The image data extraction processor 41 obtained an image signal decoded by an image signal decoder 4. The image data extraction processor 41 extracts characters included in an image indicated by the image signal. For example, the image data extraction processor 41 extracts characters by extracting character information embedded in the image using a general image recognition technique. Since the image data extraction processor 41 extracts characters embedded in the image, the characters are not included in a caption indicated by a caption signal. Specifically, the image data extraction processor 41 extracts characters included as an image.
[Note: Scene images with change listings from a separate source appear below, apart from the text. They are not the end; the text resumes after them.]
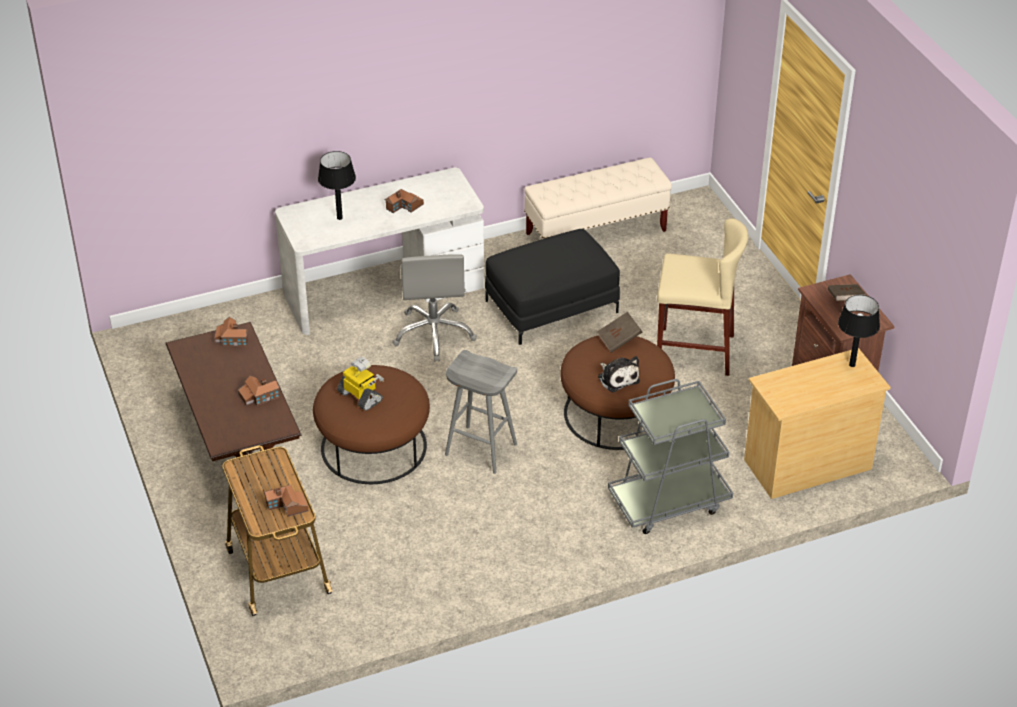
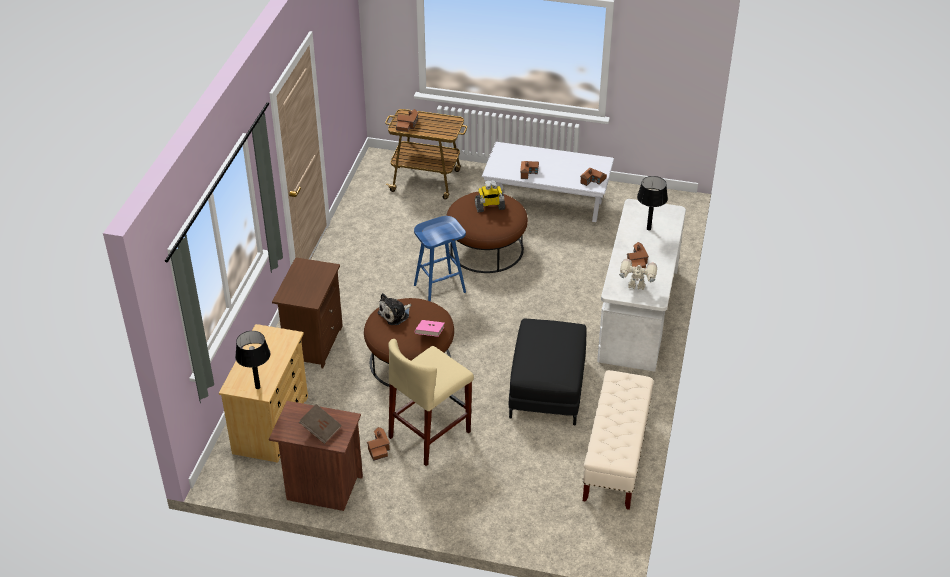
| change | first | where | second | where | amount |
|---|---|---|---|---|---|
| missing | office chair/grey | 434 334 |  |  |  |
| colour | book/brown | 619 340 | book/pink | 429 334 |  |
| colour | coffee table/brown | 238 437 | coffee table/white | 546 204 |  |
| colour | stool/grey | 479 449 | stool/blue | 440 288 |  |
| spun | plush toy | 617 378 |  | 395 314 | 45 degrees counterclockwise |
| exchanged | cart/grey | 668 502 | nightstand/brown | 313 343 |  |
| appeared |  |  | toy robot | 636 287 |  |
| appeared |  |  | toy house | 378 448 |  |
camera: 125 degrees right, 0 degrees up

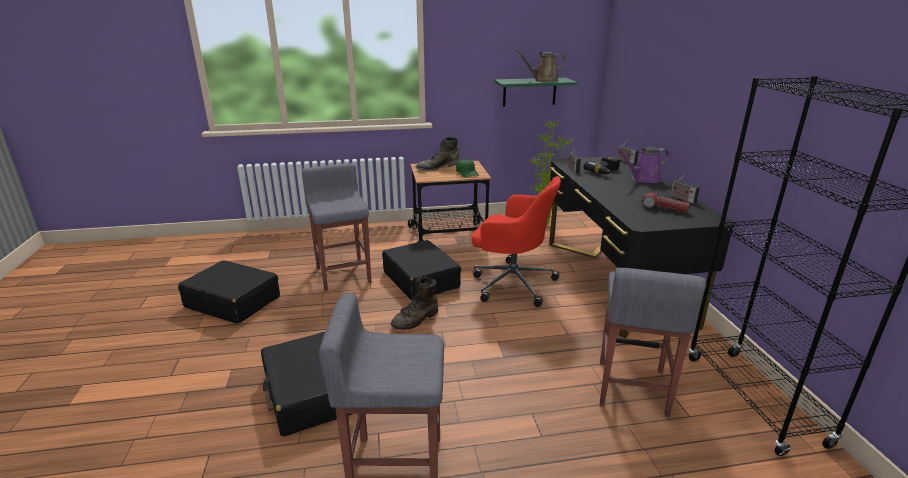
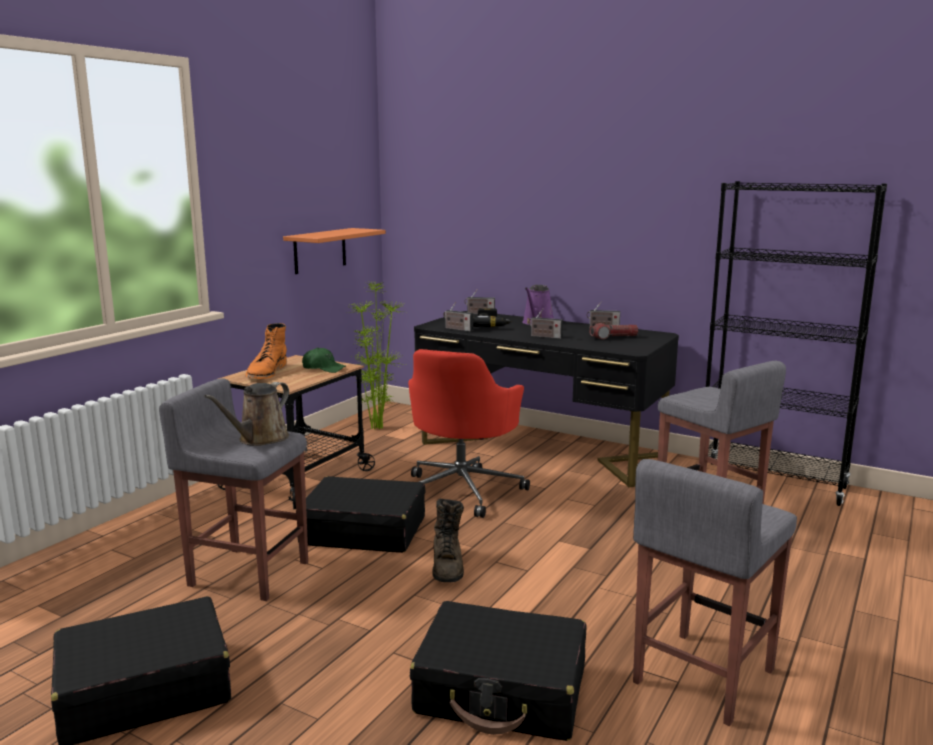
| change | first | where | second | where | amount |
|---|---|---|---|---|---|
| relocated | watering can/brown | 543 80 |  | 260 439 |  |
| colour | shelf/green | 529 92 | shelf/orange | 320 250 |  |
| colour | boot/green | 437 167 | boot/orange | 266 372 |  |
| spun | office chair/red | 511 283 |  | 462 490 | 135 degrees clockwise |
| appeared |  |  | radio | 544 337 |  |
camera: 50 degrees left, 10 degrees down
It is assumed that an image indicated by an image signal is as illustrated in FIG. 12. Characters “Scenery of Autumn Leaves in Kyoto” are embedded in this image. For example, the image data extraction processor 41 extracts characters “Scenery of Autumn Leaves in Kyoto” embedded in the image illustrated in FIG. 12 using a general image recognition technique. The image data extraction processor 41 inputs data on the extracted characters (here, the text “Scenery of Autumn Leaves in Kyoto”) to the conversion processor 42.


The conversion processor 42 converts the characters extracted by the image data extraction processor 41 into a caption signal. In this example, the conversion processor 42 converts data on the characters “Scenery of Autumn Leaves in Kyoto” obtained from the image data extraction processor 41 into a caption signal. The conversion processor 42 inputs the converted caption signal to a caption feature extractor 6.


A process executed by the caption feature extractor 6 onward is the same as that of the first embodiment. Specifically, the caption feature extractor 6 extracts a caption feature, and a display form determiner 10 determines a caption display form based on an image feature. In the third embodiment, the caption signal transmitted from the conversion processor 42 is processed in the same manner as the caption signal input from a caption signal decoder 3. Therefore, the display form determiner 10 determines a caption display form indicated by the caption signal converted by the conversion processor 42 based on an image feature, for example. A caption is displayed on the display 16 in the display form determined by the display form determiner 10.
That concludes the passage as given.